QUOTE (Arpa @ Sep 10 2008, 11:38 AM)
This is the ultimate definition of religion, i.e believing in the invisible..
When we can’t even understand what our children are talking about, when we can’t understand what our fathers are talking about we quote that “imaginary father in heaven”. It is so reminiscent when the best of our minds would sit around a round table and waste millions of hours to see how many “angels can dance on the head of a pin”. Now do you know what a “pinhead” is?
Yes. We go to the moon to see what kind of “cheese” it is made of. Is it made of “tel tel panir” or stinky limburger? When we don’t even know what is right under our voriks. When 90% of us don’t know where the next piece of cheese is coming, or for that matter, the next loaf of bread. Brings to mind Marie Antoienette who, at the sight of the hungry for bread crowd, said “let them eat cak :oops” I mean “cake”.
And now, we should worry about the “big bang” when more than half the population suffers of “hunger pang”!
There ought to be law. No not a “law of physics” but a “law of physiology“.
If only 1 % of that budget were spent to dry tearful eyes and fill empty stomachs!!

Progress is made only through specialization and society's ability and willingness to set aside resources for purposes that are on the surface non-essential.

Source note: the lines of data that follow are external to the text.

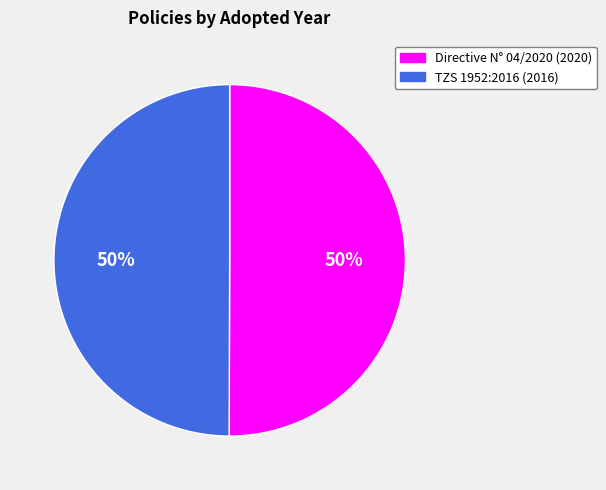

To the nearest percent, what is the average slice percentage?

50%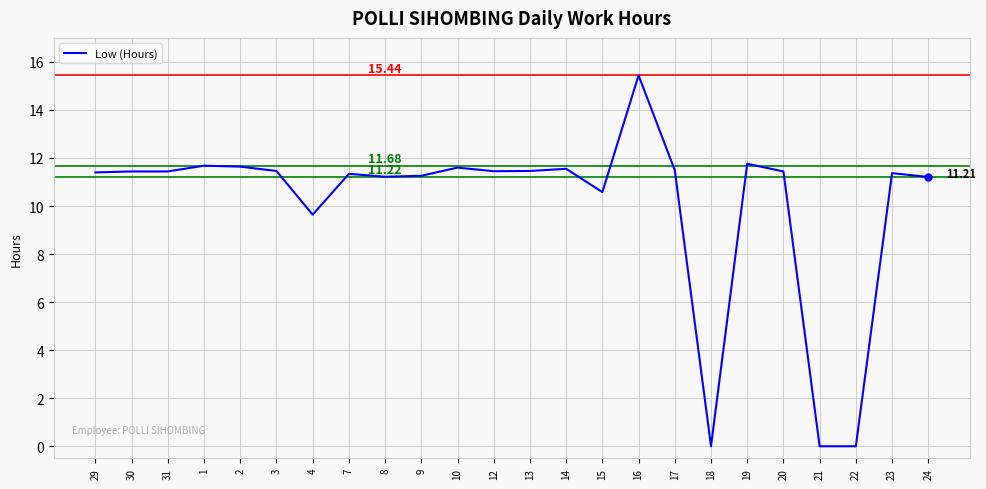

What is the change in value from 29 to 18?

-11.4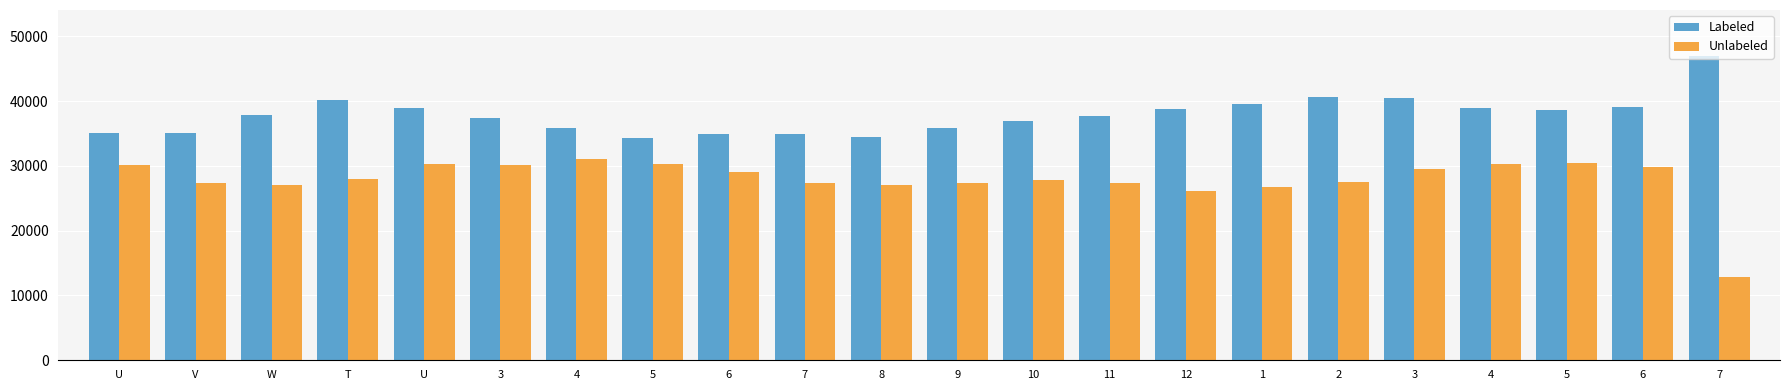

Reading right to left, list all the values displayed in this chart.

Labeled: 47015	39042	38636	38984	40477	40643	39621	38838	37780	36880	35805	34432	34885	34882	34367	35849	37393	38887	40247	37833	35041	35033
Unlabeled: 12924	29884	30493	30367	29459	27574	26699	26054	27335	27793	27427	27089	27383	29020	30222	31046	30158	30248	27911	27061	27300	30096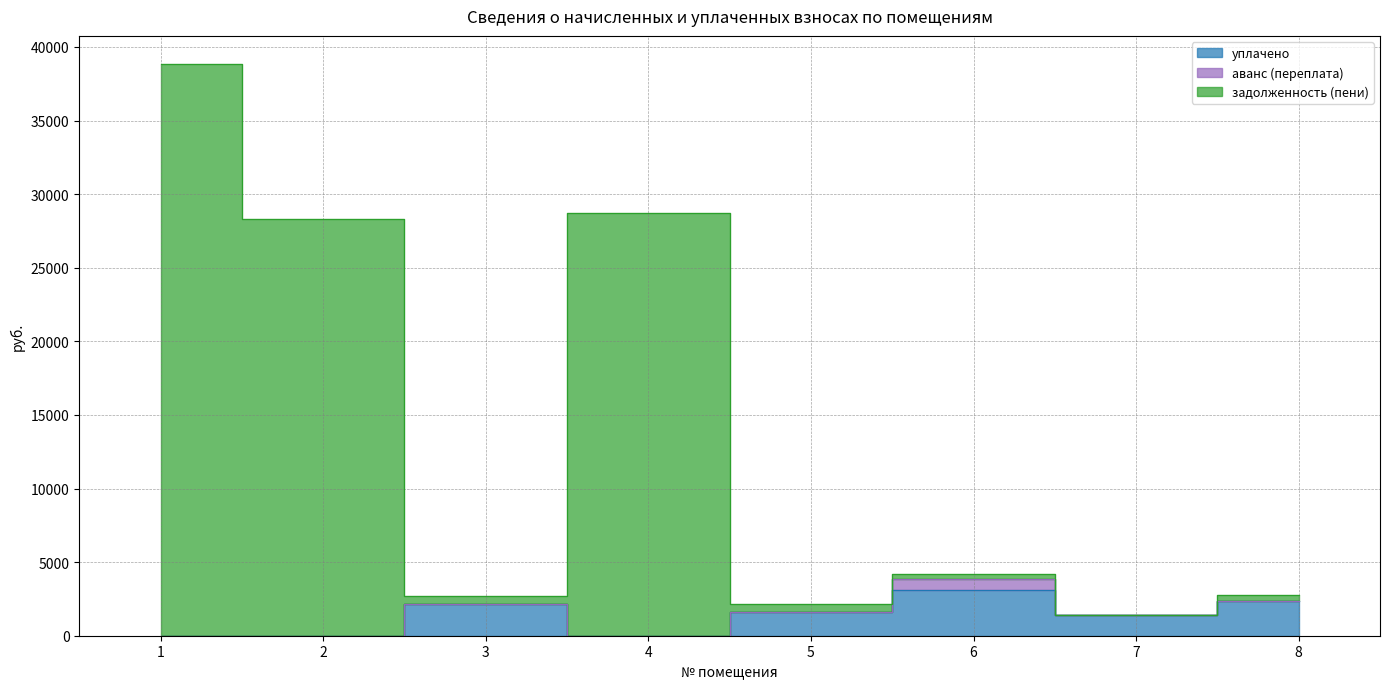

How many interior local valleys does the уплачено series have?

2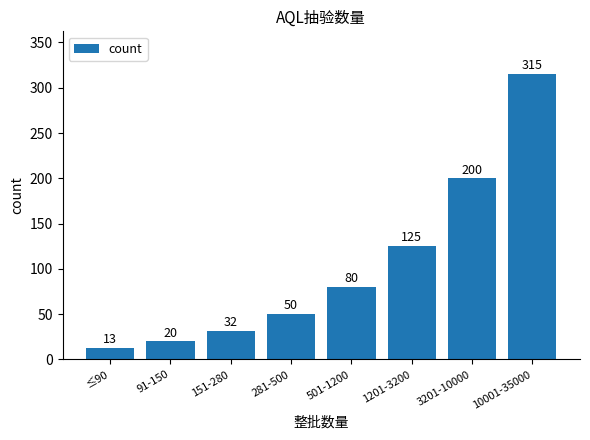

Does the chart contain stacked bars?

No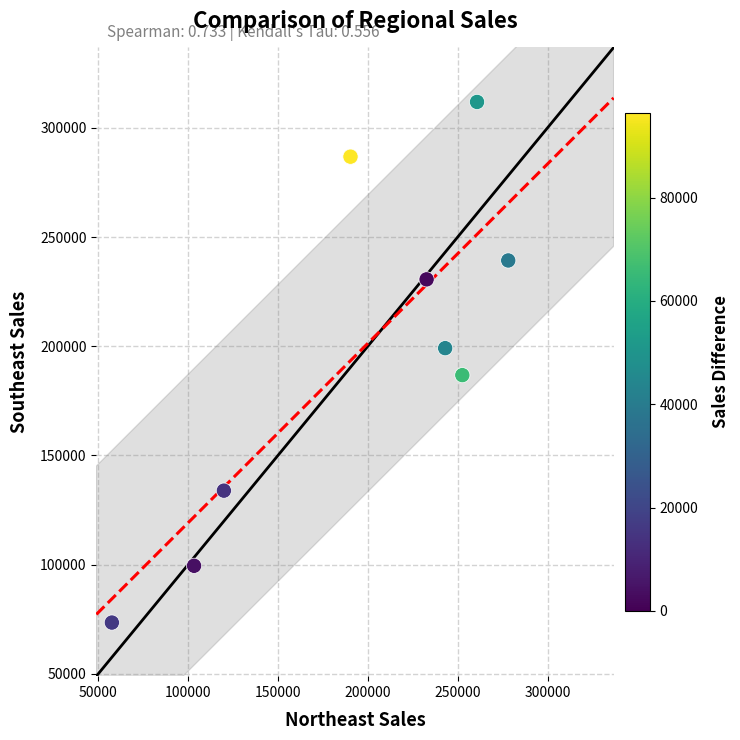

What is the average X value?

193182.8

By your logic, writing dictionaries, linguistic treatises, or poems, all of which you seem to enjoy so much, are all frivolous activities that take away from the time and resources that keep the food away from hungry mouths. By that logic, the world economy and social development would be at a very egalitarian and no-nonsense hunter-gatherer level. There would not be many hungry mouths to feed, because the economy couldn't sustain that many souls. And almost everybody would have "short, nasty, and brutish" lives. If you want to spare some money for the poor, I suggest you start by advocating an 80% cut in the "defense" (huh!) budget, which is essentially a charity and welfare scheme for a whole bunch of people (including a disturbing number of people with Armenian descent) whose labor can be much better employed in search of cures for diseases or developing technologies that do things other than maiming, pulverizing or vaporizing people.

Edited by Twilight Bark, 10 September 2008 - 04:01 PM.